Turn the material below into a Markdown table with the columns Row and Line. Give each nonblank line its own row, numbered in order, and leave out blank lines.

▸ Data for this task
--------
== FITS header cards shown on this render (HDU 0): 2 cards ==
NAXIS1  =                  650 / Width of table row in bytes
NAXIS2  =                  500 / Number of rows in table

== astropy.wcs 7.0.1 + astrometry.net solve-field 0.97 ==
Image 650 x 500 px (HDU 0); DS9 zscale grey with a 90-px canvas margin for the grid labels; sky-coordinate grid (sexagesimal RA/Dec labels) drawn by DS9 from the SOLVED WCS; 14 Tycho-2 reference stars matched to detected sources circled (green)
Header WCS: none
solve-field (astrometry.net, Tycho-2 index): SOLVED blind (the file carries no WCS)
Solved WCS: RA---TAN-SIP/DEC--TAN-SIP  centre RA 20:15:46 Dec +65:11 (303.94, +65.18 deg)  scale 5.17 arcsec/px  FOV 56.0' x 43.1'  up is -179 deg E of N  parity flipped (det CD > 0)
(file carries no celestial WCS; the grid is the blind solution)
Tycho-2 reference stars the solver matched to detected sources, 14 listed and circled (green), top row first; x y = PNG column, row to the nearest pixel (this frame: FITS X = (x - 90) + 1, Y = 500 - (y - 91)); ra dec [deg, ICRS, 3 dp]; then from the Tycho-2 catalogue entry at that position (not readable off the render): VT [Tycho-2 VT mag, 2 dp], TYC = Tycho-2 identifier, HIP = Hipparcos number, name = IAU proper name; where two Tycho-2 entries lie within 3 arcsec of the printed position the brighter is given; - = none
--------
▸ Task answer
| Row | Line |
|---|---|
| 1 | == FITS header cards shown on this render (HDU 0): 2 cards == |
| 2 | NAXIS1  =                  650 / Width of table row in bytes |
| 3 | NAXIS2  =                  500 / Number of rows in table |
| 4 | == astropy.wcs 7.0.1 + astrometry.net solve-field 0.97 == |
| 5 | Image 650 x 500 px (HDU 0); DS9 zscale grey with a 90-px canvas margin for the grid labels; sky-coordinate grid (sexagesimal RA/Dec labels) drawn by DS9 from the SOLVED WCS; 14 Tycho-2 reference stars matched to detected sources circled (green) |
| 6 | Header WCS: none |
| 7 | solve-field (astrometry.net, Tycho-2 index): SOLVED blind (the file carries no WCS) |
| 8 | Solved WCS: RA---TAN-SIP/DEC--TAN-SIP  centre RA 20:15:46 Dec +65:11 (303.94, +65.18 deg)  scale 5.17 arcsec/px  FOV 56.0' x 43.1'  up is -179 deg E of N  parity flipped (det CD > 0) |
| 9 | (file carries no celestial WCS; the grid is the blind solution) |
| 10 | Tycho-2 reference stars the solver matched to detected sources, 14 listed and circled (green), top row first; x y = PNG column, row to the nearest pixel (this frame: FITS X = (x - 90) + 1, Y = 500 - (y - 91)); ra dec [deg, ICRS, 3 dp]; then from the Tycho-2 catalogue entry at that position (not readable off the render): VT [Tycho-2 VT mag, 2 dp], TYC = Tycho-2 identifier, HIP = Hipparcos number, name = IAU proper name; where two Tycho-2 entries lie within 3 arcsec of the printed position the brighter is given; - = none |